Jonathan Hurley created AMBARI-16830:
----------------------------------------

             Summary: Desired Configuration Cache Expiration Caused 10,000's of 
Database Hits In Large Deployments
                 Key: AMBARI-16830
                 URL: https://issues.apache.org/jira/browse/AMBARI-16830
             Project: Ambari
          Issue Type: Bug
          Components: ambari-server
    Affects Versions: 2.2.2
            Reporter: Jonathan Hurley
            Assignee: Jonathan Hurley
            Priority: Blocker
             Fix For: 2.4.0


In large deployments where the number of hosts * the number of components is 
large (10,000 for example), then the {{ConfigHelper.isStale()}} method could 
make 10,000's of database queries every minute.

▶ [Source data]:
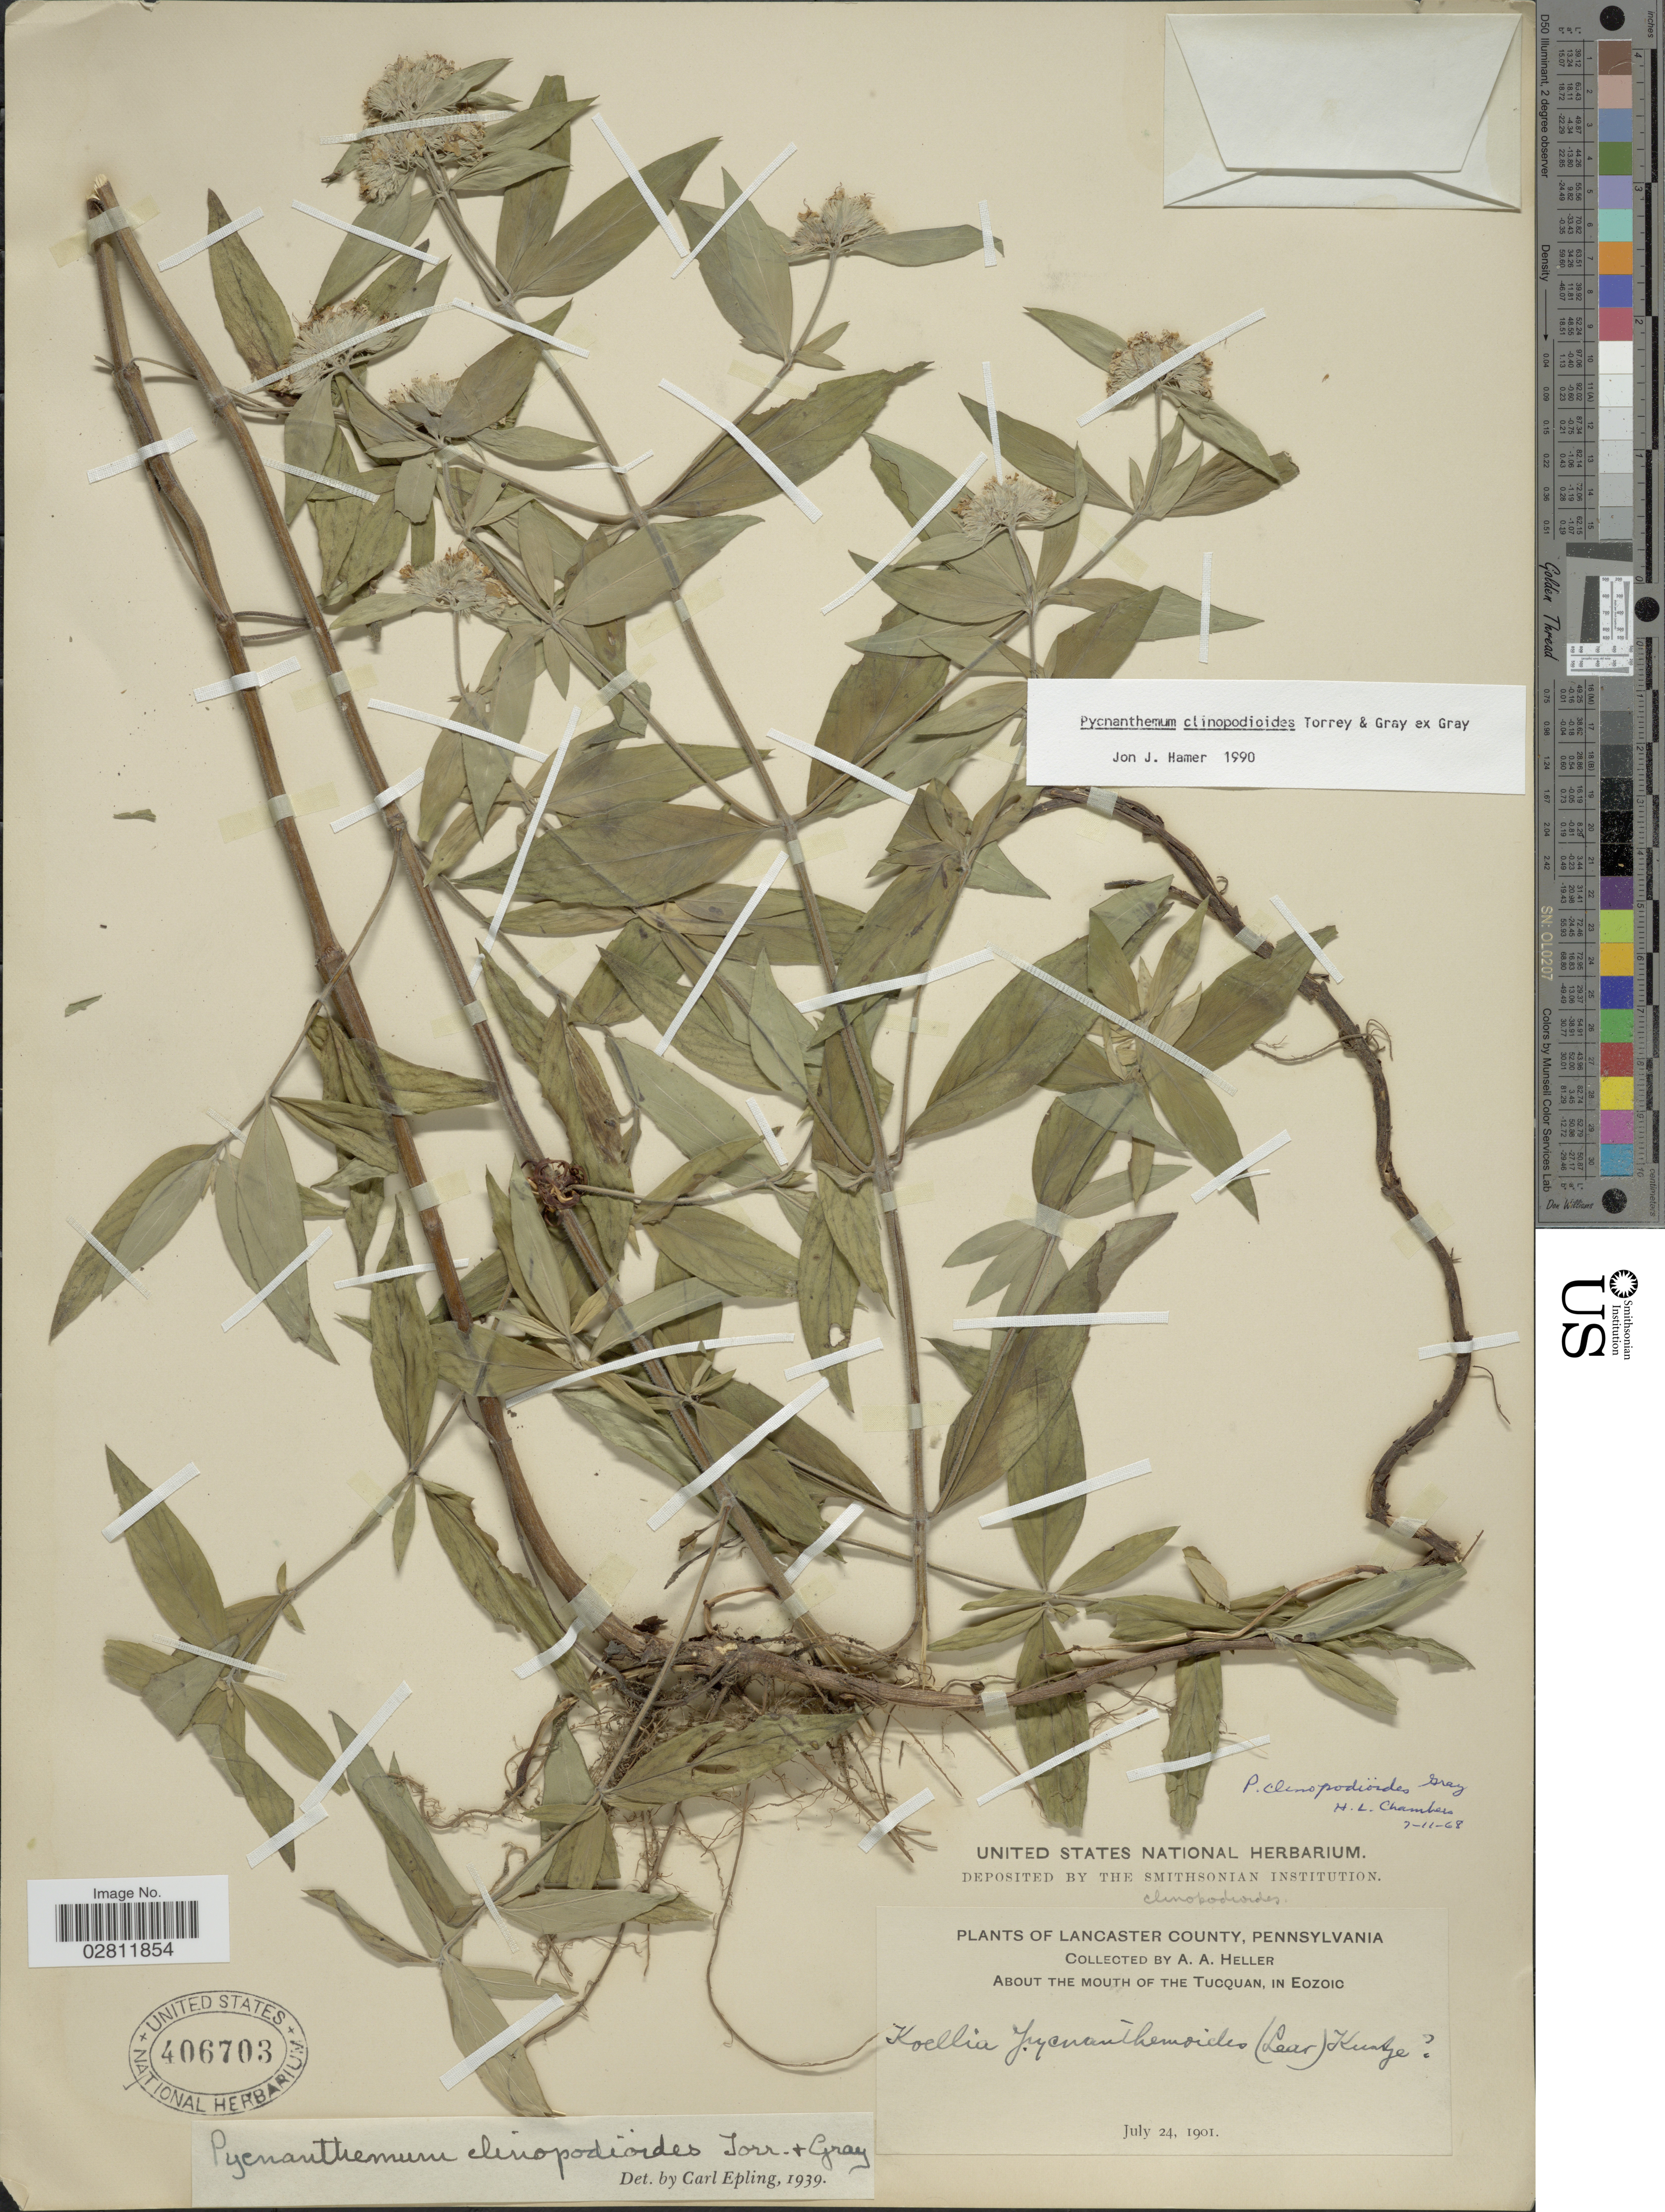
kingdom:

▶ [Given task]:
Answer these from the bug report:
(a) Which version of Ambari does the bug affect?
(b) What priority is the issue given?
(c) Which method could make tens of thousands of database queries every minute in large deployments?

▶ [Full solution]:
(a) 2.2.2
(b) Blocker
(c) ConfigHelper.isStale()